At this time last year, I wasn’t sure I would graduate.

I remember sitting with my laptop, trying to wrap up a difficult paper, and realizing that my brain was on shut down mode. There was a lot inside my head that kept from being who I wanted to be. I frequently hid in the third floor stacks at the library, in my special chair that overlooked all the things. I couldn’t walk down the hallway without headphones on because the world was too noisy. Too loud. There was a wall between me and the rest of the world, built brick by brick of the experiences in my life. The easiest way for me to communicate was the written word. So I said “to hell with this,” and decided to throw everything into grad school applications. Because it was easier. Because I could. Because it filled a hole.
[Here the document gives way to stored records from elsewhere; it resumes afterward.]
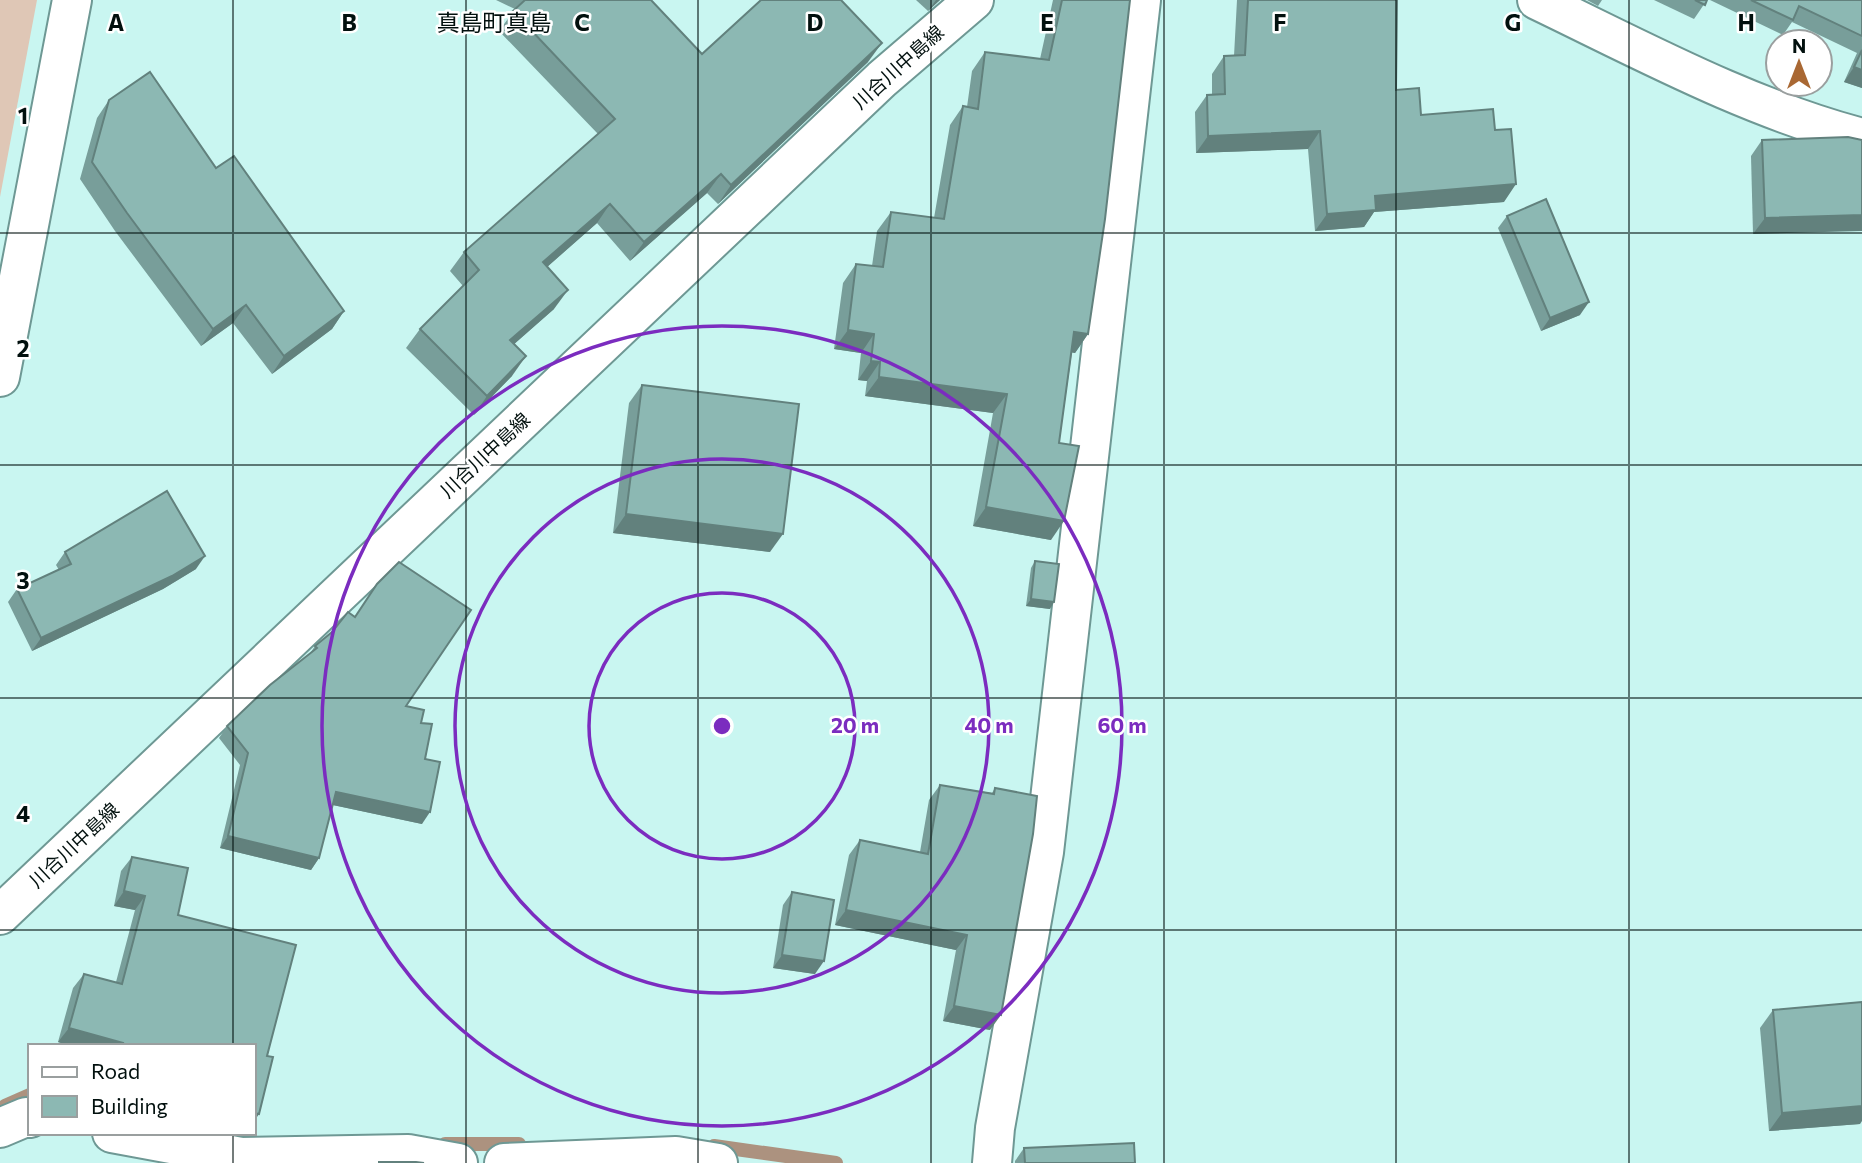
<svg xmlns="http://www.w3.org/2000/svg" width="1862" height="1163" font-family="Commissioner,'Noto Sans JP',sans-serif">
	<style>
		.green { fill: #dfc7b6 }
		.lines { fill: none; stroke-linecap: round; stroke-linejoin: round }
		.stream { stroke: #ac927f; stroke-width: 14 }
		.minor-casing { stroke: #6e9894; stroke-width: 42 }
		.tertiary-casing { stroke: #6e9894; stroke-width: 42 }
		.secondary-casing { stroke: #6e9894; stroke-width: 42 }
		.minor { stroke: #fff; stroke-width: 38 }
		.tertiary { stroke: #fff; stroke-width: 38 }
		.secondary { stroke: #fff; stroke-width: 38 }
		.wall { fill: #789e9a }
		.shaded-wall { fill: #62817d }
		.building { fill: #8cb8b3; stroke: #62817d; stroke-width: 2 }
		.grid { fill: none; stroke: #02100e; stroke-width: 2; stroke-opacity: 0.55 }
		.ring { fill: none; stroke: #7b2cbf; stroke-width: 3.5 }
		.labels { text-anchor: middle; stroke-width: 5; stroke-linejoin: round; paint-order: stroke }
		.street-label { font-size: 19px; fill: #02100e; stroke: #fff }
		.quarter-label { font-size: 23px; fill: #02100e; stroke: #fff }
		.grid-label { font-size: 23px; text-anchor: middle; font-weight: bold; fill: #02100e; stroke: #fff; stroke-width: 5; stroke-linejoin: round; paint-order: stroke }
		.centre { fill: #7b2cbf; stroke: #fff; stroke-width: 3.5 }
		.ring-label { font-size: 21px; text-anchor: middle; font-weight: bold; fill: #7b2cbf; stroke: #fff; stroke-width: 5; stroke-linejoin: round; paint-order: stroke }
	</style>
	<rect width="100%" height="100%" fill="#c9f6f1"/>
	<path class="green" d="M0 0H37L0 197Z"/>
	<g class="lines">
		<g class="stream">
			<path d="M5 1106 30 1095"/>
			<path d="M445 1144H519"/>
			<path d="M714 1146 836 1163"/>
		</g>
		<g class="minor-casing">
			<g id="minor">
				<path d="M1537 0C1643 51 1748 108 1862 138"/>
				<path d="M0 1128 26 1117 30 1118"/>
				<path d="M112 1133 241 1157 408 1154 458 1163"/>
				<path d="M504 1163 676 1156 718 1163"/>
				<path d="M992 1163 995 1128 1044 852 1141 0"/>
			</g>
		</g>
		<g class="tertiary-casing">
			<path id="tertiary" d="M0 377 72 0"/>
		</g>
		<g class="secondary-casing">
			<path id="secondary" d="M0 915 882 79 974 0"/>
		</g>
		<use href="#minor" class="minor"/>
		<use href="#tertiary" class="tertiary"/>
		<use href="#secondary" class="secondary"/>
	</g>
	<g class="wall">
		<path d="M496 0H651L702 54 868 62 718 204 707 193 630 261 597 223 547 267 554 309 514 344 512 376 474 415 406 348 420 329 463 286 450 271 464 252 598 134 499 31 515 9Z"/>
		<path d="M916 0H940L928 11Z"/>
		<path d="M1053 0H1130L1088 334 1075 353 1072 352 1059 443 1051 540 973 526 993 413 865 396 867 381 858 380 861 353 834 349 843 283 856 264 872 266 877 231 891 212 934 218 950 125 963 106 967 107 972 71 985 52 1040 59Z"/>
		<path d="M1237 0H1397L1396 90 1504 202 1374 212 1364 227 1315 231 1308 149 1196 153 1195 112 1207 95H1212V74L1224 56H1234Z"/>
		<path d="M1587 0H1602L1598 6Z"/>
		<path d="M1654 0H1707L1694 19Z"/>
		<path d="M1710 0H1862V88L1844 82 1857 53 1792 22 1783 35Z"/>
		<path d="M109 100 216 168 344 311 332 329 272 374 233 323 201 346 115 231 80 179 97 118Z"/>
		<path d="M1762 140H1862L1753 234 1751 156Z"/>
		<path d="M1507 216 1580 315 1541 331 1498 228Z"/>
		<path d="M642 385 770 552 613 533 629 403Z"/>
		<path d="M65 552 196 569 163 589 32 651 8 602 17 589 59 570 56 565Z"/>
		<path d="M1035 561 1050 609 1026 606 1031 568Z"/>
		<path d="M315 646 406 706 421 723 425 759 422 824 333 805 319 858 311 870 220 848 240 765 219 738 227 726 309 655Z"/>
		<path d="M940 785 992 793 995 788 990 1030 943 1021 956 950 835 925 849 855 860 840 920 852 929 800Z"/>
		<path d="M132 857 178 915 267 1056 259 1114 254 1121V1046H70L58 1042 73 988 84 974 116 982 135 910 114 906 121 871Z"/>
		<path d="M792 892 815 974 773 968 783 905Z"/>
		<path d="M1773 1010 1860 1124 1769 1131 1760 1028Z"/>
		<path d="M1024 1148 1135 1163H1015V1161Z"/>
	</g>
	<g class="shaded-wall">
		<path d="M936 0H940L928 11Z"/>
		<path d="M882 43 868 62 718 204 731 185Z"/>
		<path d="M1854 67 1862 70V88L1844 82Z"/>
		<path d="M1320 131 1308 149 1196 153 1208 136Z"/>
		<path d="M721 174 707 193 630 261 644 242Z"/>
		<path d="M1516 184 1504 202 1374 212 1364 227 1315 231 1327 214 1375 196Z"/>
		<path d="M610 204 597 223 530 282 543 262Z"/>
		<path d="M1862 215V231L1753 234 1765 218Z"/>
		<path d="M568 290 554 309 496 360 510 340Z"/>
		<path d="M1589 302 1580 315 1541 331 1550 318Z"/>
		<path d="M246 305 233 323 201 346 213 329Z"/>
		<path d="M344 311 332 329 272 374 284 356Z"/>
		<path d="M848 330 874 334 861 353 834 349Z"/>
		<path d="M1074 332 1088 334 1075 353 1061 351Z"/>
		<path d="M526 356 512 376 474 415 487 396Z"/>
		<path d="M871 361 880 362 867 381 858 380Z"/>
		<path d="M879 377 1007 394 993 413 865 396Z"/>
		<path d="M986 507 1064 521 1051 540 973 526Z"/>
		<path d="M626 514 783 534 770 552 613 533Z"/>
		<path d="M205 556 196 569 163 589 32 651 41 638Z"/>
		<path d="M1031 599 1054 602 1050 609 1026 606Z"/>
		<path d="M336 792 430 812 422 824 328 804Z"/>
		<path d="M228 836 319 858 311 870 220 848Z"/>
		<path d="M124 891 145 896 135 910 114 906Z"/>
		<path d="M846 910 967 935 956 950 835 925Z"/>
		<path d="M782 955 824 961 815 974 773 968Z"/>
		<path d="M954 1006 1001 1015 990 1030 943 1021Z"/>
		<path d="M69 1028 123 1043 121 1046H70L58 1042Z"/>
		<path d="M1862 1106V1121L1860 1124 1769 1131 1782 1113Z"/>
		<path d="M254 1113 259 1114 254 1121Z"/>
	</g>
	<g class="building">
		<path d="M525 0H651L702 54 761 0H841L882 43 731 185 721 174 644 242 610 204 543 262 568 290 510 340 526 356 487 396 420 329 479 270 464 252 615 119 513 11Z"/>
		<path d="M1062 0H1130L1105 219 1088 334 1074 332 1059 443 1079 446 1064 521 986 507 1007 394 879 377 880 362 871 361 874 334 848 330 856 264 883 267 891 212 944 219 963 106 978 109 985 52 1049 60Z"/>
		<path d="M1248 0H1397L1396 90 1419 88 1421 115 1493 109 1495 130 1511 129 1516 184 1375 196 1376 210 1327 214 1320 131 1208 136 1207 95 1225 94 1224 56 1245 55Z"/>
		<path d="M1695 0H1707L1705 5Z"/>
		<path d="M1751 0H1862V36L1799 6 1793 20Z"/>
		<path d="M1862 50V70L1854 67Z"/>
		<path d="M150 72 216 168 234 156 344 311 284 356 246 305 213 329 127 213 92 162 109 100Z"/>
		<path d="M1848 137 1862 140V215L1765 218 1762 140Z"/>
		<path d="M1546 199 1589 302 1550 318 1507 216Z"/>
		<path d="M642 385 799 404 783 534 626 514Z"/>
		<path d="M167 491 205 556 172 576 41 638 17 589 71 564 65 552Z"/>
		<path d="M1035 561 1059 564 1054 602 1031 599Z"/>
		<path d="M399 562 471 610 406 706 424 710 421 723 432 724 425 759 440 762 430 812 336 792 319 858 228 836 248 753 227 726 270 685 317 648 315 646 332 632 348 612 355 617 377 584Z"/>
		<path d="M940 785 994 794 995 788 1037 796 1033 834 1001 1015 954 1006 967 935 846 910 860 840 928 854Z"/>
		<path d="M132 857 188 868 178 915 296 945 267 1056 273 1057 259 1114 254 1113V1046H122L123 1043 69 1028 84 974 122 984 145 896 124 891Z"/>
		<path d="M792 892 834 900 824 961 782 955Z"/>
		<path d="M1862 1002V1106L1782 1113 1773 1010Z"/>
		<path d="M1134 1143 1135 1163H1025L1024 1148Z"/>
		<path d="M379 1162H416L424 1163H379Z"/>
	</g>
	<path class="grid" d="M233 0V1046M466 0V1163M698 0V1163M931 0V1163M1164 0V1163M1396 0V1163M1629 0V1163M0 233H1862M0 465H1862M0 698H1862M0 930H1862M233 1133V1163"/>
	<g class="ring">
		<circle cx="722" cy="726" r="133"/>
		<circle cx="722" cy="726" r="267"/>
		<circle cx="722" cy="726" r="400"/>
	</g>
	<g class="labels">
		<g class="street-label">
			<text transform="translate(898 67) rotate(-42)" y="7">川合川中島線</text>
			<text transform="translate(485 455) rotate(-43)" y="7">川合川中島線</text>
			<text transform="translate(74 845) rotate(-43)" y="7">川合川中島線</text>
		</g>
		<g class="quarter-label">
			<text x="494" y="31">真島町真島</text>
		</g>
	</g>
	<g class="grid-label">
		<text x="116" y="31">A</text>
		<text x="349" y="31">B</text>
		<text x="582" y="31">C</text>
		<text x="815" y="31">D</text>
		<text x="1047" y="31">E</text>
		<text x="1280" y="31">F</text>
		<text x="1513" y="31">G</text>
		<text x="1746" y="31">H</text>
		<text x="23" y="124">1</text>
		<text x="23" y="357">2</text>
		<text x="23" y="589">3</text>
		<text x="23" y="822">4</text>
	</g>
	<circle cx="722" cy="726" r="10" class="centre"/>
	<g class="ring-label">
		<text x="855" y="733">20 m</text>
		<text x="989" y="733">40 m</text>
		<text x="1122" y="733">60 m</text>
	</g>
	<rect x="28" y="1044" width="228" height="91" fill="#ffffff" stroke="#9a9f9f" stroke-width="2"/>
	<rect x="42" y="1067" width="35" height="10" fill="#ffffff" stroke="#9a9f9f" stroke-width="2"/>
	<text x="91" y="1079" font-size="21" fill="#02100e">Road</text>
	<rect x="42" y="1096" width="35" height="21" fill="#8cb8b3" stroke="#9a9f9f" stroke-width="2"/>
	<text x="91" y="1114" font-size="21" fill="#02100e">Building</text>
	<g transform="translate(1799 63)"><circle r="33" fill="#ffffff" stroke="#9a9f9f" stroke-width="2"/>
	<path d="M0-5L12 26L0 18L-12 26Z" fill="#a96833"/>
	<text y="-10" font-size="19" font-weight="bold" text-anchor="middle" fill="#02100e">N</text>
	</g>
</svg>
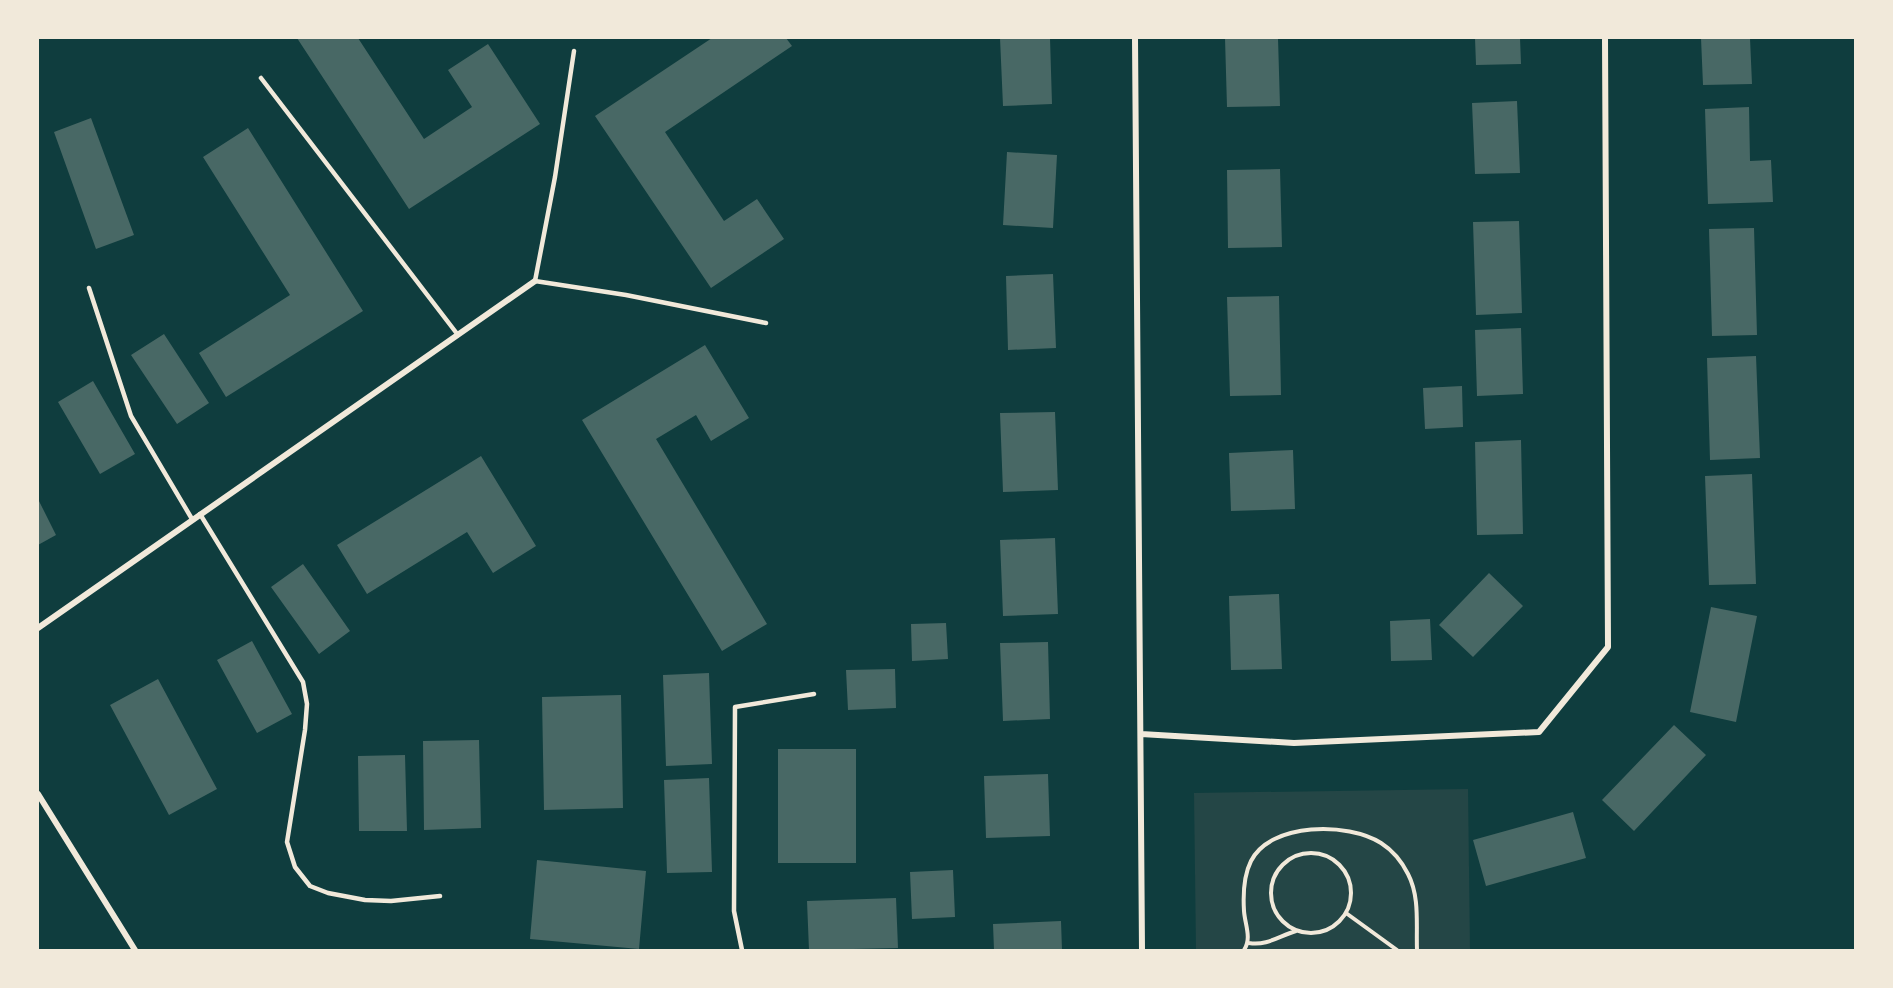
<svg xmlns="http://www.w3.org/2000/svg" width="1893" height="988" viewBox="0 0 1893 988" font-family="Poppins,sans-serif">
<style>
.green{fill:#244646}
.building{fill:#486865}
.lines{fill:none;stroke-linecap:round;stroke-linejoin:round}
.path{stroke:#f1e9da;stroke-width:4}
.service{stroke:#f1e9da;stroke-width:4.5}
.minor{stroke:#f1e9da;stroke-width:6}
</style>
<rect width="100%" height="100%" fill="#0f3d3e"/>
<path class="green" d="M 1468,789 L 1470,950 L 1196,950 L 1194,793 Z"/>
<path class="building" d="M 297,38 L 358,38 L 424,139 L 472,107 L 448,70 L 488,44 L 540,124 L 409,209 Z
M 712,38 L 786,38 L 792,46 L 665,132 L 724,221 L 757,199 L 784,239 L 711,288 L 595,116 Z
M 1000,38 L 1050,38 L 1052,104 L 1003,106 Z
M 1225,38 L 1278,38 L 1280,106 L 1227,107 Z
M 1475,38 L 1520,38 L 1521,64 L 1476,65 Z
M 1701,38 L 1750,38 L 1752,84 L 1703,85 Z
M 1517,101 L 1520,173 L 1475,174 L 1472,103 Z
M 1749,107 L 1750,161 L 1771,160 L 1773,202 L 1708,204 L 1705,109 Z
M 91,118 L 134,235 L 96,249 L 54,132 Z
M 248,128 L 363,311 L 226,397 L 199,353 L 290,295 L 203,157 Z
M 1007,152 L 1057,155 L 1053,228 L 1003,225 Z
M 1280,169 L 1282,247 L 1228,248 L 1227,170 Z
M 1519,221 L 1522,313 L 1476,315 L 1473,222 Z
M 1754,228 L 1757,335 L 1712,336 L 1709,229 Z
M 1053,274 L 1056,348 L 1008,350 L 1006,276 Z
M 1279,296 L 1281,395 L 1230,396 L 1227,297 Z
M 1521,328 L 1523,394 L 1477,396 L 1475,330 Z
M 164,334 L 209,403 L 177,424 L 131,355 Z
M 705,345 L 749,418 L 711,441 L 696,415 L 656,439 L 767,624 L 722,651 L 582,420 Z
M 1756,356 L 1760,458 L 1710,460 L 1707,358 Z
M 93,381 L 135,454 L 100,474 L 58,402 Z
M 1462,386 L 1463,427 L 1425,429 L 1423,388 Z
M 1055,412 L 1058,490 L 1003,492 L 1000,413 Z
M 1521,440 L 1523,534 L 1477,535 L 1475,442 Z
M 1293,450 L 1295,509 L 1231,511 L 1229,453 Z
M 481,456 L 536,546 L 493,573 L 467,532 L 367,594 L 337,545 Z
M 1752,474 L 1756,584 L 1709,585 L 1705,476 Z
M 38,499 L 56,535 L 38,545 Z
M 1055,538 L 1058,614 L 1003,616 L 1000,540 Z
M 303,564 L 350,631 L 319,654 L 271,587 Z
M 1489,573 L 1523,606 L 1473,657 L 1439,625 Z
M 1279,594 L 1282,669 L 1231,670 L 1229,596 Z
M 1711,607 L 1757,616 L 1736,722 L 1690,712 Z
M 1430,619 L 1432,660 L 1391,661 L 1390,621 Z
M 946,623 L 948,659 L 912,661 L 911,624 Z
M 252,641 L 292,714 L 257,733 L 217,660 Z
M 1048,642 L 1050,719 L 1003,721 L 1000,643 Z
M 895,669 L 896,708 L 848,710 L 846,670 Z
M 709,673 L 712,764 L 666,766 L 663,675 Z
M 158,679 L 217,789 L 169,815 L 110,705 Z
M 621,695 L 623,808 L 544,810 L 542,697 Z
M 1674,725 L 1706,755 L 1634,831 L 1602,800 Z
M 479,740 L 481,828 L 424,830 L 423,741 Z
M 778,749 L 856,749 L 856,863 L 778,863 Z
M 405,755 L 407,831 L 359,831 L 358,756 Z
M 1048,774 L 1050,836 L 986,838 L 984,776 Z
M 709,778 L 712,872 L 667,873 L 664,780 Z
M 1573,812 L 1586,858 L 1486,886 L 1473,840 Z
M 537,860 L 646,871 L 639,949 L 530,939 Z
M 953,870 L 955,917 L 912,919 L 910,872 Z
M 896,898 L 898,948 L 809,950 L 807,901 Z
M 1061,921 L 1062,950 L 994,950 L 993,924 Z"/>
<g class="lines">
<path class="path" d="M1271 893a40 40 0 1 1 80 0a40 40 0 1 1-80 0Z
M 1346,913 L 1397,950
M 1249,943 C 1267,946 1279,936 1296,931
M 1244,950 C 1252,938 1245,925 1244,911 C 1243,895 1244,875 1251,861 C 1271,822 1348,822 1381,843 C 1392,850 1402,862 1408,874 C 1420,897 1416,925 1417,950"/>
<path class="service" d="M 574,51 L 555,177 L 535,281 L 626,295 L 766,323
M 261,78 L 458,335
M 89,288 L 131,416 L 192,519
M 200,514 L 303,682 L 307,704 L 305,730 L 287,842 L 295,867 L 310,886 L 328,893 L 365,900 L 391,901 L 440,896
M 742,950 L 734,911 L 735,707 L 814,694"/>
<path class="minor" d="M 1135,38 L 1142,950
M 38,628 L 535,281
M 1141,734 L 1294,743 L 1539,732 L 1608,647 L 1605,38
M 38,794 L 135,950"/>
</g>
<rect width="1893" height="988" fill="none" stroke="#f1e9da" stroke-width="78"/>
</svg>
I applied to eight different grad school programs. I didn’t think I would get in to any. So where I thought last year that I would be figuring out now what to do with the rest of my life, I am instead figuring out what I will do with the rest of my education. I didn’t realize this decision would be even more difficult. It’s funny, really, that I was so set on the idea that I wouldn’t get in that, while I was sad at my first rejections, I was solid in my backup plan. I didn’t plan to get in.

Not only did I get in. I got in to four. A plethora to choose from.

The choice is narrowed down to two now. 

*

I showed the cost breakdown I had worked out to D. She looked at it, and passed my phone back. “What is it that you like about these schools? Break it down.”

After thinking for a second, I answered, “Well, School A is new, and it’s high up on the rankings list. I already have relationships forming with people there. The program is more of a one on one or two as opposed to a mass advising thing.” I smiled at her. “And you know I like people.” I gestured between the two of us.

She nodded. “I noticed.”

“And the best part is the amount of connection available to the publishing world.” If I want to write eventually, I’ll be closer to knowing people, I thought. “It seems like they really set their students up.” 

“And School B? What is it about that one?” She knew I didn’t like it.

“It’s just…so…Okay. It’s really institutionally. Like, they really lack one on one advising, which I love. The program isn’t as set up in terms of the publishing world. It feels stiff.” And am I good enough to go there? Anywhere? Maybe that’s why it’s stiff. Maybe that’s why it feels like I don’t fit with them. Because I don’t belong there. The things I can’t say.

“Well, maybe it isn’t as connected. But it’s one of the top schools in the country. And you WILL write there. Have you talked to students there?”

“Yes,” I laughed, “you told me to.” I don’t know what to do.

“What’d they have to say?”

“Good things. They like the program, the courses. And they have their magazine, which is amazing.” And it’s all great but I’m freaking out nonetheless. What if I’m not good anywhere else? What if I’m only good here?

“What about what’s coming out of there, what the campus is producing?”

“I’m not sure how to ask about that,” I replied. “They seem like they like it though.” They are all pretty. They are all good. They could all be the right choice. But they could also be so, so wrong.

“What about the ones from School A?”

“I can talk to whoever I want at School A. They’ve really set me up in that way. I could tell you everything from what the courses are like to 

After a minute I added, “I really like the advisor at School A that I’ve been talking to. There’s already a relationship forming.” I’m afraid of being alone.

“I get that. I do. So I suppose it comes down to what you want to do when you graduate.”

“What do you mean?” Will I graduate?

“If you want to teach, go to School B. But if you want to be in publishing, go to School A.”

And if I fail at all these things, what will I do then? Out loud I said, “I’m just scared.”

“I’m just worried about this, about you, financially.”

Me too. But I was more afraid of everything I didn’t know than the obvious thing that I did.

*

Where will I live?

What if the classes are too hard?

What if my roommates are secret axe murderers?

What if I don’t have anything?

What if I have to sleep on the floor.

What if I can’t hack it?

What if I don’t know how to live on my own?

What if I fail?

What if I always belong to HIM?

*

There are a lot of reasons that I can’t go to grad school. I’m comfortable here. I own no furniture. For the first time in my life, I am actually fairly comfortable where I am. I have friends; I have people I can trust and talk to. I don’t want to leave that. Part of it too is that this really is a totally new start of my life. And I take that really seriously after all the life that’s happened to me. So to think that I might screw it up is very frightening to the point where I don’t want to decide at all.

But the truth of the matter, the real truth of it, is that I refuse to trust myself. I refuse to trust my gut, I refuse to trust what it is telling me. I refuse to just buck it up and make a decision. Do I continue, or do I turn back? Do I stay? Or do I go?

There are a lot of reasons why I can go to grad school, or rather, why I should. My GPA is excellent. I’m a good student. I write very well. I could actually make myself proud of me.

I need that new start.

The choice is narrowed down to two now.